In yeet this typically means:

  • entity A has a linked property that points to the key of entity B, and
  • the linking property (or the target key) is unique, so each link refers to at most one record.

Typical use cases:

  • splitting rarely used or sensitive data into a separate entity
    (e.g. UserUserProfile),
  • attaching “extension” data to a core record without adding many optional columns.

Example

  • User has a linked property ProfileUserProfile
  • each UserProfile belongs to exactly one User.

1:n relationships

A 1:n (one-to-many) relationship means:

  • one record of entity A can be linked to many records of entity B, and
  • each record of entity B is linked to one record of entity A.

In yeet this is usually modeled by:

  • a linked property on the “many” side that points to the key of the “one” side.

Typical example:

  • Order (one) ↔ OrderItem (many)
    One order can have multiple items; each order item refers to exactly one order.

Example

  • OrderItem has a linked property OrderOrder
  • you can navigate from an Order to all related OrderItems.

Modelling guidelines

When designing linked properties in yeet, keep the following in mind:

  • Uniqueness & keys
    Ensure that the target of a link is uniquely identifiable (primary key or unique field).
    Ambiguous keys make relationships hard to reason about.

  • Navigation direction
    Decide from which side you primarily want to navigate:

    • from the “one” side (e.g.
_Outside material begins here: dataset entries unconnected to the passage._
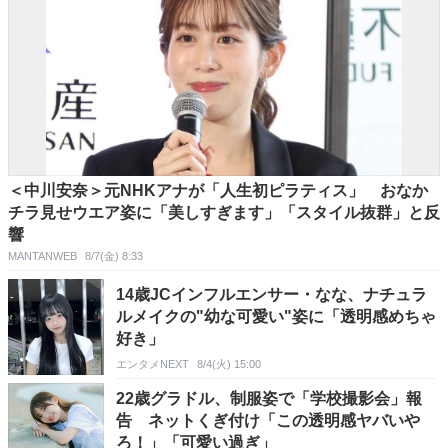
＜中川安奈＞元NHKアナが「人生初ピラティス」 おなか
チラ見せウエア姿に「美しすぎます」「スタイル抜群」と反
響
MANTANWEB
8/7(金) 8:33
14歳JCインフルエンサー・なな、ナチュラ
ルメイクの"幼な可愛い"姿に「透明感めちゃ
好き」
エンタメNEXT
8/4(火) 15:00
22歳グラドル、制服姿で「学校撮影会」報
告 ネットくぎ付け「この透明感ヤバいや
ろ！」「可愛い過ぎ」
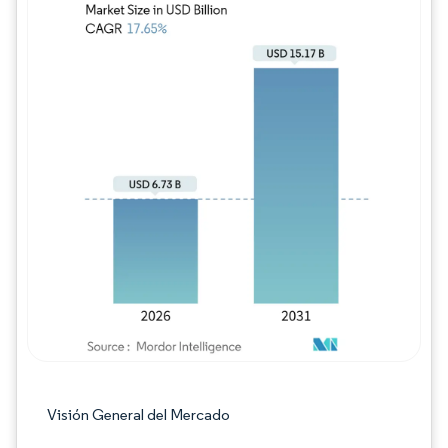
Imagen © Mordor Intelligence. El uso requie
Visión General del Mercado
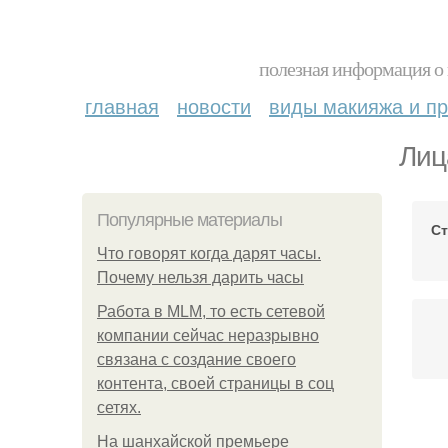
полезная информация о 
главная
новости
виды макияжа и пр
Лиц
Популярные материалы
Ст
Что говорят когда дарят часы.
Почему нельзя дарить часы
Работа в MLM, то есть сетевой
компании сейчас неразрывно
связана с создание своего
контента, своей страницы в соц
сетях.
На шанхайской премьере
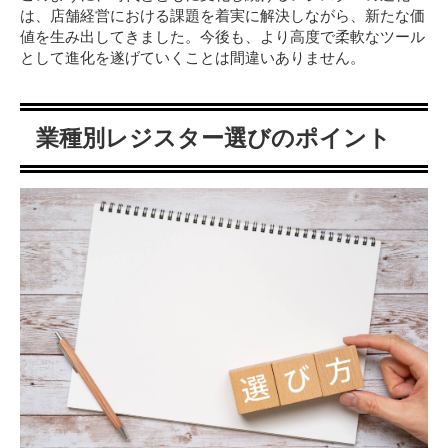
は、店舗経営における課題を着実に解決しながら、新たな価
値を生み出してきました。今後も、より高度で柔軟なツール
として進化を遂げていくことは間違いありません。
業種別レジスター選びのポイント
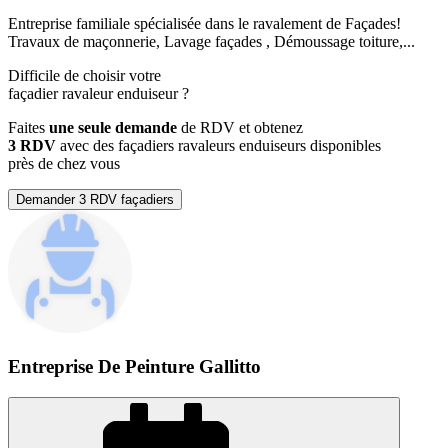
Entreprise familiale spécialisée dans le ravalement de Façades!
Travaux de maçonnerie, Lavage façades , Démoussage toiture,...
Difficile de choisir votre
façadier ravaleur enduiseur
?
Faites
une seule demande
de RDV et obtenez
3 RDV
avec des façadiers ravaleurs enduiseurs disponibles
près de chez vous
Demander 3 RDV façadiers
Entreprise De Peinture Gallitto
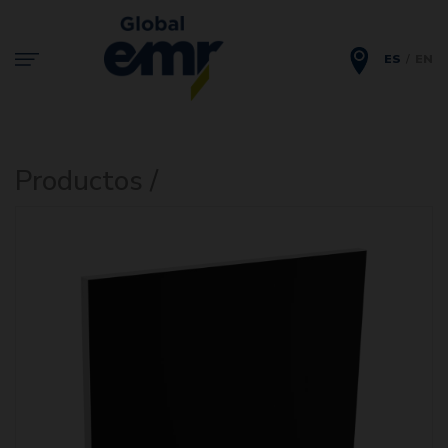
ES
EN
Productos /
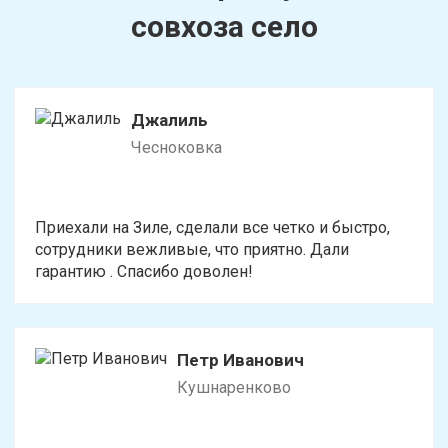
Давлеканово
Стерлибашево
совхоза село
Дюртюли
Стерлитамак
Толбазы
Уфа
Джалиль
Чесноковка
Чекмагуш
Черкассы
Чесноковка
Приехали на Зиле, сделали все четко и быстро,
сотрудники вежливые, что приятно. Дали
Чишмы
гарантию . Спасибо доволен!
Юматово
Языково
Петр Иванович
Кушнаренково
Посмотреть на карте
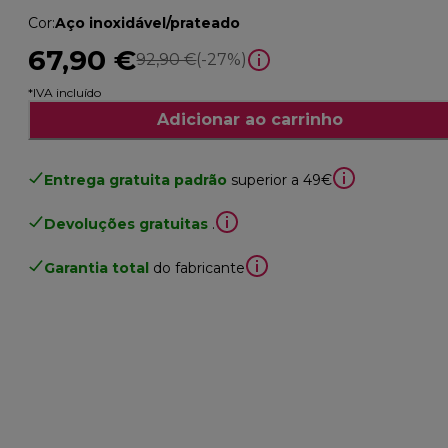
Cor
:
Aço inoxidável/prateado
67,90 €
preço original 92,90 €
92,90 €
(-27%)
*IVA incluído
Adicionar ao carrinho
Entrega gratuita padrão
superior a 49€
Devoluções gratuitas
.
Garantia total
do fabricante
Customer → all Orders),
    • or from the “many” side (e.g. Order → its Customer).
  • Cardinality changes
    Requirements evolve. A 1:1 or 1:n relationship today may need to become n:m later.
    Introducing a link entity early can make future changes easier.

  • Data integrity
    Whenever possible, use linked properties instead of duplicating data in multiple entities. This keeps your data model consistent and reduces the risk of conflicting information.